Becoming a caregiver
If you’re taking on the role of caregiver for the first time, you probably have many questions. What will this role entail? How much time will it take? What will your responsibilities be? Where can you find help? Who will pay for any outside help? How do you even start? This report will deal with all these questions, plus the crucial issue of how to find both physical and emotional support for yourself throughout this process.
You may even be wondering who qualifies as a caregiver? A caregiver is someone who handles many or all of the needs for a loved one or friend who is no longer able to care for himself or herself because of illness, age, or disability. Caregivers can provide their services in many venues—at home, at the hospital, or in visits to a long-term nursing care facility. Some caregivers even live great distances from the person to whom they are providing care.

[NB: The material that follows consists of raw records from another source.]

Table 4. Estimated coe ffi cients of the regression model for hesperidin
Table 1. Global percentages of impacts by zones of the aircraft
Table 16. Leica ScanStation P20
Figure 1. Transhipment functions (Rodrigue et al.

The spectrum of tasks caregivers undertake is truly vast. Some responsibilities, such as grocery shopping, housekeeping, doing laundry, and cooking, are familiar to us all. Giving injections, changing bandages, calming an agitated parent with Alzheimer’s disease, or helping a disabled partner get from the bed to the bathroom can be far more daunting. But through countless unheralded contributions like these, caregivers enable their loved ones to continue to live as independently as possible.

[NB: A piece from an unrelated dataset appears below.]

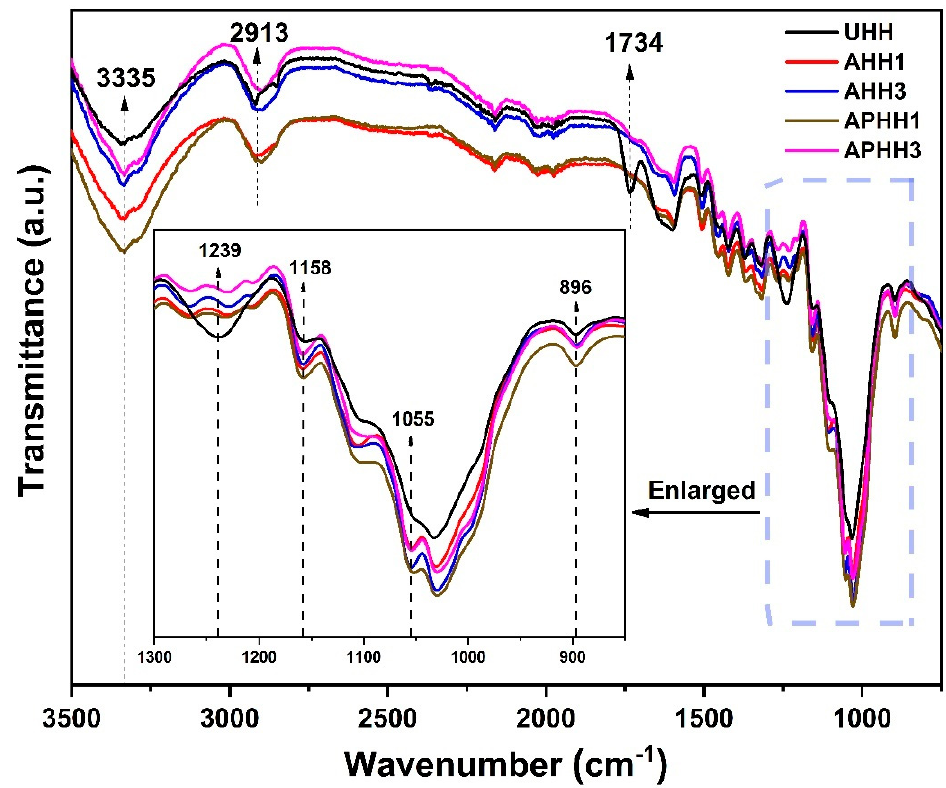
Figure 1. FTIR spectra of untreated and treated hemp hurd powders.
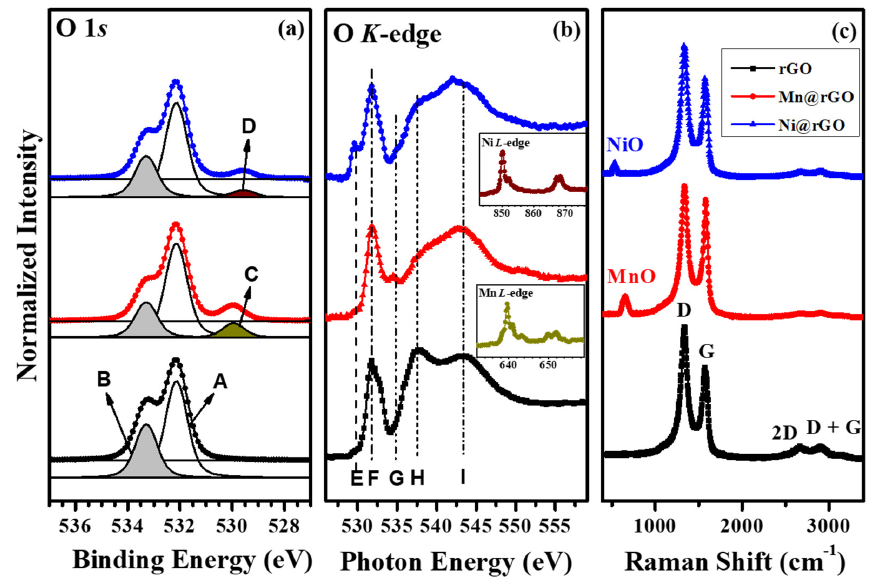
Figure 4. ( a ) HRPES, ( b ) XAS, and ( c ) Raman spectra of rGO (black), 5 wt% Mn@rGO (red), and 5 wt% Ni@rGO (blue); insets of ( b ) show Mn and Ni L-edge XAS spectra.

Caregiving can be wonderfully rewarding, but it can also be a drain physically, emotionally, and financially. You may not have asked for this role. Perhaps you were thrown into it unexpectedly, and now find yourself unsure of what to do and unprepared for the road that lies ahead. This handbook will put you on the right path for developing a plan and coping with everyday tasks. Be aware that those tasks can vary dramatically depending on just how debilitated your loved one is and what kind of living situation he or she is in. It’s impossible to anticipate every hurdle you will face.
However, gaining insight into many of them— and finding some creative solutions, as you will in this report—will better enable you to cope with the stresses that come with this role. Hopefully, the resources and insights you discover in the following pages will also help relieve some of the worry or guilt you may feel—and help you take steps to preserve your own health and well-being. After all, the better you care for yourself, the better you can care for your loved one.